Aldridge’s NSF award promotes persistence of engineering PhD students

Posted: November 17, 2022
Three chemical and biomolecular engineering researchers work in the lab.

A diverse engineering workforce leads to increased creativity and innovation, and more professionals with doctorates are needed in the field. But many engineering students from underrepresented groups abandon their doctoral programs before graduation.

Engineering Education Research Assistant Professor Julie Aldridge not only wants to find out why; she wants to stop it from happening. With funding from a recent National Science Foundation (NSF) Collaborative Research award, Aldridge is examining the organizational climates of engineering doctoral programs to guide efforts that promote the persistence and retention of doctoral students in engineering. Her project will receive $713,155 over four years and is supported by NSF's EHR Core Research program.

“The numbers tell us that women and women of color leave engineering PhD programs in greater numbers than men, and research tells us that a department’s climate can influence whether a student stays on and completes their doctorate,” said Aldridge.

Julie Aldridge
Aldridge

While the number of women completing STEM doctorates has risen, the proportion of women earning engineering PhDs remains low. And, in 2019, while 24.1% of engineering doctorates were earned by women, only 1.4% were earned by Hispanic, Black and Native American women.

“Student attrition results in a loss of talent to the national endeavor of research and discovery at universities fueling U.S. economic growth, and unwelcoming organizational climates in engineering doctoral programs likely contribute to this attrition,” said Aldridge. “Our team intends to create an instrument to measure those climates. We are designing a survey to find out how engineering doctoral students feel about being part of their departments.”

The goal of the project is to examine doctoral students’ perceptions of the factors that impact their persistence in degree completion and the differences in experiencing those factors based on intersecting social categories. Aldridge’s project adopts an explicitly intersectional approach to the meaning and relevance of students’ belonging to multiple social categories, including gender, race/ethnicity, and sexual orientation, considered within the context of engineering doctoral education. Drawing on organizational climate research and intersectionality theory, the project’s multidisciplinary team aims to use a student-centered approach to shed light on multiple climates by engaging with students from diverse groups.
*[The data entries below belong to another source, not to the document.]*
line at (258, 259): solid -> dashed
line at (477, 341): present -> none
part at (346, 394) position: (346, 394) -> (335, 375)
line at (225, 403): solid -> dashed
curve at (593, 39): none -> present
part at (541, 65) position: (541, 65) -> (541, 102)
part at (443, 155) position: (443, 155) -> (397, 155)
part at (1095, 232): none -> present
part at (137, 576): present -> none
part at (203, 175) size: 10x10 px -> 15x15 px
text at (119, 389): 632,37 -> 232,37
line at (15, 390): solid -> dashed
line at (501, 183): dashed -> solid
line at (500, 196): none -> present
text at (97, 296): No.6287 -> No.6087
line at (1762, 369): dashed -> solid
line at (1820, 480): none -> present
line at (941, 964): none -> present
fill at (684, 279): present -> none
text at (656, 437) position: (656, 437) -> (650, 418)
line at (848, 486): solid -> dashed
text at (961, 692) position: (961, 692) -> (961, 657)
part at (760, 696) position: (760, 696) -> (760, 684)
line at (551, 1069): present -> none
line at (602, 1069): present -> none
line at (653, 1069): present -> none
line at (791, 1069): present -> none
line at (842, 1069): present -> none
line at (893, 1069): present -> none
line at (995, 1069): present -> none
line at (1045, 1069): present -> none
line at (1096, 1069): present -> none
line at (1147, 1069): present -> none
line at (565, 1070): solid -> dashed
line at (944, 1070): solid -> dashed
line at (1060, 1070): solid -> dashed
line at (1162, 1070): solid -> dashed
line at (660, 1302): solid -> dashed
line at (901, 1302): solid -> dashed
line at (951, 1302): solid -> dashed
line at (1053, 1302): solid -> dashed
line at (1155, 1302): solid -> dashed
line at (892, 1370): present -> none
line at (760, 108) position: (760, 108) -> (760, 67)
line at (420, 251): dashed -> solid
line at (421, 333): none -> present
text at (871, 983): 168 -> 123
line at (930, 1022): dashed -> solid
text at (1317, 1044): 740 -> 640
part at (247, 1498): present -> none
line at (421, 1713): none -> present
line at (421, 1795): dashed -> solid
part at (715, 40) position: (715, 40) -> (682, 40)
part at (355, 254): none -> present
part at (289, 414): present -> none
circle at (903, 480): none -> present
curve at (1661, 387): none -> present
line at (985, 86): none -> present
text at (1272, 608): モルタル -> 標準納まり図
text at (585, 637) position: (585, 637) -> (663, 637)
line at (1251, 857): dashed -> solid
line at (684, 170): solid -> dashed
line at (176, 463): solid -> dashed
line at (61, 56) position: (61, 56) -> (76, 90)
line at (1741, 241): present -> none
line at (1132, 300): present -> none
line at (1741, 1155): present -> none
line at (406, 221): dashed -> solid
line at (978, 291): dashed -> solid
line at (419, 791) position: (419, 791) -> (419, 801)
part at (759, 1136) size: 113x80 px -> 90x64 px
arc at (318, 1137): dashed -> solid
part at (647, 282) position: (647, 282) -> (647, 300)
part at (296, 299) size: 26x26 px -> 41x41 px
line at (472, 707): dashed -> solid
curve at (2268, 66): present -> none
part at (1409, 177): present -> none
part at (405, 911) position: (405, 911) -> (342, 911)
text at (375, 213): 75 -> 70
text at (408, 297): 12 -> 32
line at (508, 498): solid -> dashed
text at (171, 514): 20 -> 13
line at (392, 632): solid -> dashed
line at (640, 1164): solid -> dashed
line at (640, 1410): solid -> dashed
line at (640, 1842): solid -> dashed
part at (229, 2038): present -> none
“The NSF asked if we could expand the project’s scope and include a focus on engineering doctoral students who are members of the LGBTQ+ community,” said Aldridge. “This is a diverse group that often gets overlooked in research about how to increase diversity in engineering.”

To achieve a comprehensive picture of departmental climate and persistence—which may differ by intersectional group, major and institution type—iterative and complementary cycles of project implementation are planned during the four-year project. In year one, researchers will use findings from the quantitative pilot climate survey approach to inform the qualitative design. The team aims to repeat this process in year two to develop, refine and validate the final survey instrument. In partnership with the American Society for Engineering Education (ASEE), the final survey will be administered in years three and four to engineering doctoral students, and findings will be shared with engineering deans.

The research team includes: Nicole Else Quest, associate professor of women’s and gender studies at University of North Carolina at Chapel Hill; So Yoon Yoon, assistant professor of engineering and computing education at University of Cincinnati; and Joe Roy, director of institutional research and analytics at ASEE.

A social scientist who focuses on leadership and organizational innovation, Aldridge joined The Ohio State University’s Department of Engineering Education in 2020. Prior to that role, she was a postdoctoral scholar at Ohio State. She earned her bachelor’s in art at Wittenberg University in Springfield, Ohio; her master’s in natural resources from Ohio State; and her PhD in agricultural communication, education and leadership from Ohio State.